- **What is expected**:
Without changing anything, transcribe all of the entries.

(Collected data)
----------------------------------------
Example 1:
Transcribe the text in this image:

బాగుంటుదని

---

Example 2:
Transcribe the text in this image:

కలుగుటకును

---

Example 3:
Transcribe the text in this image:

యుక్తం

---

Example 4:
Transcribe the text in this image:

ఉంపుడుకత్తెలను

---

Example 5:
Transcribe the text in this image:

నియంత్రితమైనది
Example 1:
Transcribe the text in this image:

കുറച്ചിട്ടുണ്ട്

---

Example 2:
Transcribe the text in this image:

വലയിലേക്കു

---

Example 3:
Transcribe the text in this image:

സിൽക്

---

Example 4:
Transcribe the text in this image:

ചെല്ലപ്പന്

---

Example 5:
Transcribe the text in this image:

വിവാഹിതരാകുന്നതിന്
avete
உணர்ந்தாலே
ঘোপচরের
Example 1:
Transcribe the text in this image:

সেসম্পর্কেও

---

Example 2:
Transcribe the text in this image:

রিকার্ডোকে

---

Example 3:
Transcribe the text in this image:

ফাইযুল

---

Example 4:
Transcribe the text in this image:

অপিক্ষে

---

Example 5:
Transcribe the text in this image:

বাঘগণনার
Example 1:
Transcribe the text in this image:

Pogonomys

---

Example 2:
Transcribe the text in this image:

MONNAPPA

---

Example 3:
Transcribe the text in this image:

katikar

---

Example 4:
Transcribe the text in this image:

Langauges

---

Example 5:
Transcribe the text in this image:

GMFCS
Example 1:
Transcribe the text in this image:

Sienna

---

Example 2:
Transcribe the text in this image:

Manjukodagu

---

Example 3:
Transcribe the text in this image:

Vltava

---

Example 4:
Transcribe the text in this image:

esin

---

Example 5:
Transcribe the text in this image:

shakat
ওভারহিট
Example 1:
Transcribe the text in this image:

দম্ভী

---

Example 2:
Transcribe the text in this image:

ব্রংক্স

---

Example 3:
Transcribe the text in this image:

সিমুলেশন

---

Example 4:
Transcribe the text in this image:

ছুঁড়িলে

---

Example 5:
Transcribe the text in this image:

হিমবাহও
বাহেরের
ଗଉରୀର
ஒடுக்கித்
----------------------------------------
- **Result for this task**:
Example 1:
Transcribe the text in this image:

బాగుంటుదని

---

Example 2:
Transcribe the text in this image:

కలుగుటకును

---

Example 3:
Transcribe the text in this image:

యుక్తం

---

Example 4:
Transcribe the text in this image:

ఉంపుడుకత్తెలను

---

Example 5:
Transcribe the text in this image:

నియంత్రితమైనది
Example 1:
Transcribe the text in this image:

കുറച്ചിട്ടുണ്ട്

---

Example 2:
Transcribe the text in this image:

വലയിലേക്കു

---

Example 3:
Transcribe the text in this image:

സിൽക്

---

Example 4:
Transcribe the text in this image:

ചെല്ലപ്പന്

---

Example 5:
Transcribe the text in this image:

വിവാഹിതരാകുന്നതിന്
avete
உணர்ந்தாலே
ঘোপচরের
Example 1:
Transcribe the text in this image:

সেসম্পর্কেও

---

Example 2:
Transcribe the text in this image:

রিকার্ডোকে

---

Example 3:
Transcribe the text in this image:

ফাইযুল

---

Example 4:
Transcribe the text in this image:

অপিক্ষে

---

Example 5:
Transcribe the text in this image:

বাঘগণনার
Example 1:
Transcribe the text in this image:

Pogonomys

---

Example 2:
Transcribe the text in this image:

MONNAPPA

---

Example 3:
Transcribe the text in this image:

katikar

---

Example 4:
Transcribe the text in this image:

Langauges

---

Example 5:
Transcribe the text in this image:

GMFCS
Example 1:
Transcribe the text in this image:

Sienna

---

Example 2:
Transcribe the text in this image:

Manjukodagu

---

Example 3:
Transcribe the text in this image:

Vltava

---

Example 4:
Transcribe the text in this image:

esin

---

Example 5:
Transcribe the text in this image:

shakat
ওভারহিট
Example 1:
Transcribe the text in this image:

দম্ভী

---

Example 2:
Transcribe the text in this image:

ব্রংক্স

---

Example 3:
Transcribe the text in this image:

সিমুলেশন

---

Example 4:
Transcribe the text in this image:

ছুঁড়িলে

---

Example 5:
Transcribe the text in this image:

হিমবাহও
বাহেরের
ଗଉରୀର
ஒடுக்கித்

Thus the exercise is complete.